The prerequisite for successful vaccination to prevent cervical cancer is delivery of vaccine before women are exposed to the viruses. Public health vaccination programs have therefore been introduced in a number of countries for routine immunisation of all 12 year old girls. My ongoing involvement in vaccine delivery programs has been aimed at demonstration that these vaccines can be deployed effectively in the developing world. The challenge is to deliver three doses of vaccine to 12 year old girls in countries where knowledge of cervical cancer is minimal, and there are no public health measures aimed at adolescents. With Australian and local colleagues, we have established vaccine programs in rural Nepal, and are about to start a program in Vanuatu. These countries, both largely dependent on subsistence farming and tourism, have very high incidence of cervical cancer, and have little prospect of establishing screening programs in the near future. I believe that my job with the cervical cancer prophylactic vaccines, which started with the technology, and then faced the challenge of finding and interesting commercial partners, will not be properly complete until we have managed to implement programs worldwide to protect women against cervical disease. The current vaccines can only be a part of that program, and screening will need to be implemented to protect the very many women, perhaps about 20 million, who already have an infection with a high risk HPV infection which if left untreated will go on to develop and die from cervical cancer.
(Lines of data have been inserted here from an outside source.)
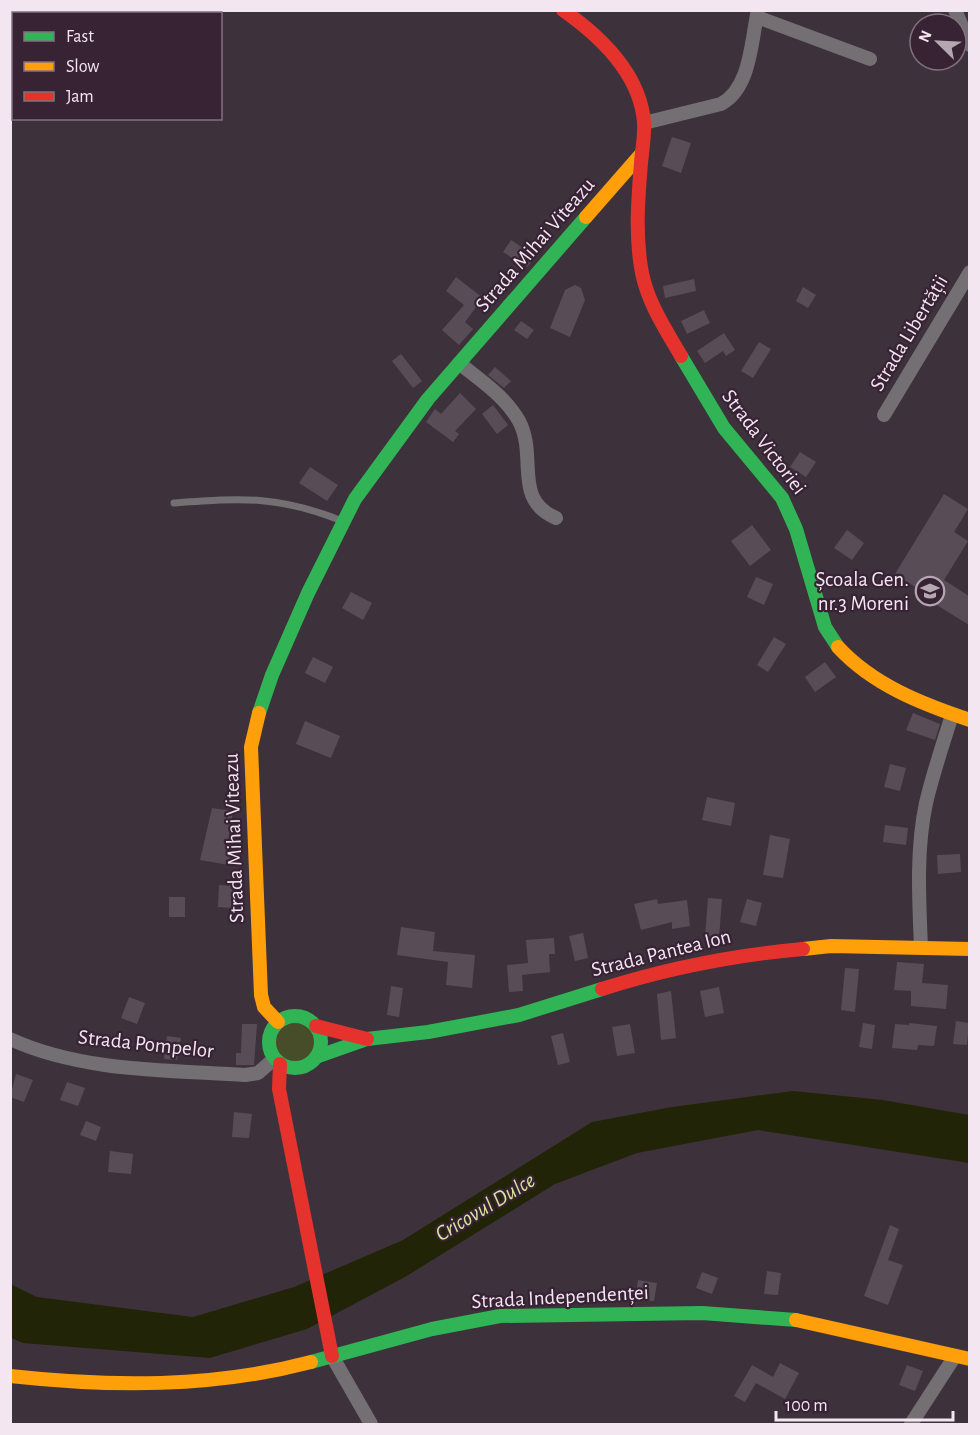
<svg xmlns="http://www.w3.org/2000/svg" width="980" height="1435" viewBox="0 0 980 1435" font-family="'Alegreya Sans',sans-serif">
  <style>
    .green { fill: #484d29 }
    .water { fill: #222407 }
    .building { fill: #584c56 }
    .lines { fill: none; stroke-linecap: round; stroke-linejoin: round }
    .lane { stroke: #736f72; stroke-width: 7 }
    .street { stroke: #736f72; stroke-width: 14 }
    .fast { stroke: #30b455; stroke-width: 14 }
    .slow { stroke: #ff9f0a; stroke-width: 14 }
    .jam { stroke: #e5322d; stroke-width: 14 }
    .labels { text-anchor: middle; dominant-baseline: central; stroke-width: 4.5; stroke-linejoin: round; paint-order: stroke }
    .street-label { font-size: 21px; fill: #f4e6f1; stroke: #372334 }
    .poi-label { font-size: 21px; fill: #f4e6f1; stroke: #372334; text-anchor: end }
    .water-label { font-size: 22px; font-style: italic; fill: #d9e59b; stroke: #372334 }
  </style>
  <rect width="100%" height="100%" fill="#3d323b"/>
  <circle class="green" cx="295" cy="1043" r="21"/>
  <polygon class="water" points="793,1091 883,1100 969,1115 969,1163 758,1130 637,1153 555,1184 405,1277 307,1329 210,1358 23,1343 11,1338 10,1284 37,1297 193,1317 294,1287 403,1240 592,1122 672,1107"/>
  <g class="building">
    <polygon points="672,137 691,143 681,173 662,166"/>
    <polygon points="511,240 536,257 527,267 503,252"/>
    <polygon points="456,277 483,298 465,322 473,329 459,345 442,330 464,305 446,291"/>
    <polygon points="694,279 696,291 665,298 663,286"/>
    <polygon points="575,285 581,288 585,300 570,337 550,328 565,290"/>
    <polygon points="803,287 816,295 808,308 796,301"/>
    <polygon points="704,310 710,323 687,334 681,321"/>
    <polygon points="521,321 534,330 527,339 514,330"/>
    <polygon points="724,333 735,350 726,356 723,351 705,363 697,351"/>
    <polygon points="759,342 771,349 753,378 741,371"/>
    <polygon points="401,354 422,381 413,388 392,361"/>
    <polygon points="495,367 511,381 504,388 488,375"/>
    <polygon points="460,393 476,409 455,431 459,434 453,442 426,422 435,409 441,414"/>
    <polygon points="493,405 508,425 497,434 482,414"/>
    <polygon points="800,452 816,462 806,477 790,467"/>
    <polygon points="310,467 338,485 327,501 299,483"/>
    <polygon points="944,494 968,509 954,532 968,541 944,580 969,596 969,625 932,602 934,599 895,574"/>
    <polygon points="752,525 771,550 750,566 731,541"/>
    <polygon points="847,530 864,543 852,560 834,548"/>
    <polygon points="756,577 773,584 764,605 747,597"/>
    <polygon points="351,592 372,603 363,620 342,608"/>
    <polygon points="774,637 786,644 768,672 757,665"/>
    <polygon points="313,657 333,667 325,683 305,673"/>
    <polygon points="825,662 836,677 815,692 805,677"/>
    <polygon points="913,713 940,724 935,740 906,730"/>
    <polygon points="305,721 340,736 331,758 296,744"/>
    <polygon points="890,764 906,768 900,791 884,787"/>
    <polygon points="707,797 735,803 731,826 702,820"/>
    <polygon points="212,808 233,811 229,835 234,835 229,865 200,860"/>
    <polygon points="885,825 908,828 906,845 883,842"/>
    <polygon points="770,835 790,839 783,878 763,875"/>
    <polygon points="960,854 961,872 938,874 937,855"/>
    <polygon points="219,885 234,886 233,908 218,907"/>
    <rect x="169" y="897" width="16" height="20"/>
    <polygon points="708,898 722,899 719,938 705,937"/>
    <polygon points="657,899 658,904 687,900 690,926 672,929 672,922 641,930 634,904"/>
    <polygon points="747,899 762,903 756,926 740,922"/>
    <polygon points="401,927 435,932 433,951 475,955 472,988 446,985 448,962 397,955"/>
    <polygon points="583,933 588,958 575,961 569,936"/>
    <polygon points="554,938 555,954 549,954 550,972 522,975 523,991 509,992 507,965 528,963 526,940"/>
    <polygon points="897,962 924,964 922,983 948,985 946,1009 911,1006 911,991 894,990"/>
    <polygon points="845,968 859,969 855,1012 841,1010"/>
    <polygon points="391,986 403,988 399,1017 387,1015"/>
    <polygon points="719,987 724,1013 705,1017 700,991"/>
    <polygon points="671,991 676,1038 661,1040 657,994"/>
    <polygon points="129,997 145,1003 137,1024 121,1018"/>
    <polygon points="956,1021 969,1023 967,1045 953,1044"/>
    <polygon points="863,1023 875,1025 872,1049 859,1047"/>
    <polygon points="909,1023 937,1026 934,1046 918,1045 917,1050 892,1048 895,1024 909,1025"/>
    <polygon points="242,1024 257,1024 254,1065 236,1065 236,1053 241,1053"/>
    <polygon points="630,1024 635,1053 617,1056 612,1027"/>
    <polygon points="563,1033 570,1062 558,1065 551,1036"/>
    <polygon points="167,1036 181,1038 177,1060 164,1059"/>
    <polygon points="16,1074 33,1080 24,1102 10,1097"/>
    <polygon points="67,1082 85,1088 78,1106 60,1100"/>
    <polygon points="234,1112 252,1114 249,1138 232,1137"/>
    <polygon points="86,1121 101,1127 96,1141 80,1135"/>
    <polygon points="110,1151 133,1154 131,1174 108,1172"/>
    <polygon points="890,1225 899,1229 888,1260 903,1265 888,1305 864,1296"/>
    <polygon points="767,1271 781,1273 778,1295 764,1294"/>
    <polygon points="702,1272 718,1278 712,1294 696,1288"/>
    <polygon points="638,1280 657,1283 654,1301 635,1300"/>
    <polygon points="780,1363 799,1373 785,1399 756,1383 745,1402 734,1396 752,1365 773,1377"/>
    <polygon points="907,1365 923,1371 915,1391 899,1385"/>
  </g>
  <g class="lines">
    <path class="lane" d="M174,503C241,498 278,495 342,521"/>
    <g class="street">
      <polyline points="955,10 970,45"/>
      <polyline points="757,17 870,59"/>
      <path d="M644,123L721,104C751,88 751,41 758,10"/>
      <path d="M459,363C481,381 505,396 519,421C538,457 512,499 556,518"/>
      <polyline points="884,415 970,272"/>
      <path d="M921,947C919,899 916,850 926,803C933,773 943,744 952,715"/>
      <path d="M10,1039C82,1072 168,1070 245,1075L258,1073L274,1059"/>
      <polyline points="332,1356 371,1424"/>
      <polyline points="911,1424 955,1356"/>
    </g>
    <g class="fast">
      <polyline points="681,356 724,428 782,498 796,529 825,627 838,647"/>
      <polyline points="259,713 272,675 308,593 355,499 428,399 586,217"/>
      <circle cx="295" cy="1042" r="26"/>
      <polyline points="316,1057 367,1039 428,1032 519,1015 602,989"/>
      <polyline points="311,1362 432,1329 500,1316 702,1313 796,1320"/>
    </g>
    <g class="slow">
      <polyline points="586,217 642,153"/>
      <path d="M838,647C873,685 922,704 970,720"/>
      <polyline points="259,713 251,747 261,995 264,1007 278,1022"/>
      <polyline points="803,949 831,946 970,949"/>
      <polyline points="796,1320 970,1359"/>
      <path d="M10,1376C111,1387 212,1388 311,1362"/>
    </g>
    <g class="jam">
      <path d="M563,10C600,36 640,74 644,122C645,135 642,150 641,163C638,199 635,237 642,273C648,303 666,330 681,356"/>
      <path d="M602,989C668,968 735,955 803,949"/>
      <polyline points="316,1026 367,1039"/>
      <polyline points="280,1064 279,1089 332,1356"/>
    </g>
  </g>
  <defs>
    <g id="school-ring" transform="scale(1.5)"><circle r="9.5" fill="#372334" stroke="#b4a7b1" stroke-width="1.5"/><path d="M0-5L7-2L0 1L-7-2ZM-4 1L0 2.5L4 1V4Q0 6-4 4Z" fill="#b4a7b1"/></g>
  </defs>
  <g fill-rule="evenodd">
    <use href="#school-ring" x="930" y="591"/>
  </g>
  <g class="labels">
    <g class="street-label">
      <text transform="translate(535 245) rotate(-49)">Strada Mihai Viteazu</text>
      <text transform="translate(909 333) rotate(-59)">Strada Libertății</text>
      <text transform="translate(764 442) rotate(53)">Strada Victoriei</text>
      <text transform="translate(234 838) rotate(-92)">Strada Mihai Viteazu</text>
      <text transform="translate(661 953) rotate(-14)">Strada Pantea Ion</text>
      <text transform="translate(146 1044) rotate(6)">Strada Pompelor</text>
      <text transform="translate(560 1297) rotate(-3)">Strada Independenței</text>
    </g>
    <g class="poi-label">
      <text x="909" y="579">Școala Gen.<tspan x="909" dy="24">nr.3 Moreni</tspan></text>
    </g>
    <g class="water-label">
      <text transform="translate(485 1207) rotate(-31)">Cricovul Dulce</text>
    </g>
  </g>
  <rect width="980" height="1435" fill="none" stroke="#f4e6f1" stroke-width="24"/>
  <rect x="12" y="12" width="210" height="108" fill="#372334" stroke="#837180" stroke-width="1.5"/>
  <rect x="24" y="32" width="30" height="9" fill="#30b455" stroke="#837180" stroke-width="1.5"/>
  <text x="66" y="42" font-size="18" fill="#f4e6f1">Fast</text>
  <rect x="24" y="62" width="30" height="9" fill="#ff9f0a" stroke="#837180" stroke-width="1.5"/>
  <text x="66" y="72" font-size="18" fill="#f4e6f1">Slow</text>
  <rect x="24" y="92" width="30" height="9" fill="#e5322d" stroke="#837180" stroke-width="1.5"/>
  <text x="66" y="102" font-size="18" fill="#f4e6f1">Jam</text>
  <g transform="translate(938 42) rotate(294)"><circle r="28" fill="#372334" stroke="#837180" stroke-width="1.5"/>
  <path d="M0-4.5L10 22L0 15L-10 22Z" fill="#b4a7b1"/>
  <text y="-9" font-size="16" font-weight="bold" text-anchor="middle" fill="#f4e6f1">N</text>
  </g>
  <path d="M776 1411v9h177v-9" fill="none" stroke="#f4e6f1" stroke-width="3"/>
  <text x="785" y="1411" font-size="18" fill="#f4e6f1" stroke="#372334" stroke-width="4.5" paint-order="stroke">100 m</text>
</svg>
My initial research goal was to develop therapeutic vaccines to treat patients with cervical cancer, and the precancer lesions that are detected by screening programs. This goal has not been forgotten. Using model systems that I have been given access to by many colleagues world wide, we have developed strategies for testing potential vaccines to treat persistent viral infections of skin, and particularly papillomavirus infection. We have learned much about the immunology of skin through this work, and have discovered that our simplistic approaches to immunotherapy were indeed too simple. Vaccines can be used to develop the right sort of immune response in animals and in humans. However, the immune effector cells seem able, or perhaps are persuaded , to ignore the skin cells expressing viral proteins. This occurs through a complex range of regulatory mechanisms, and my current research is focussed on laboratory and clinical trials of potential strategies for overcoming the regulatory mechanisms, and hence enabling development of vaccines which might be given safely to young women with persisting papillomavirus infection. It is my hope that these vaccines could be used in the developing world, and help to reduce the significant burden of cervical cancer that will continue to be experienced there for at least the next 50 years.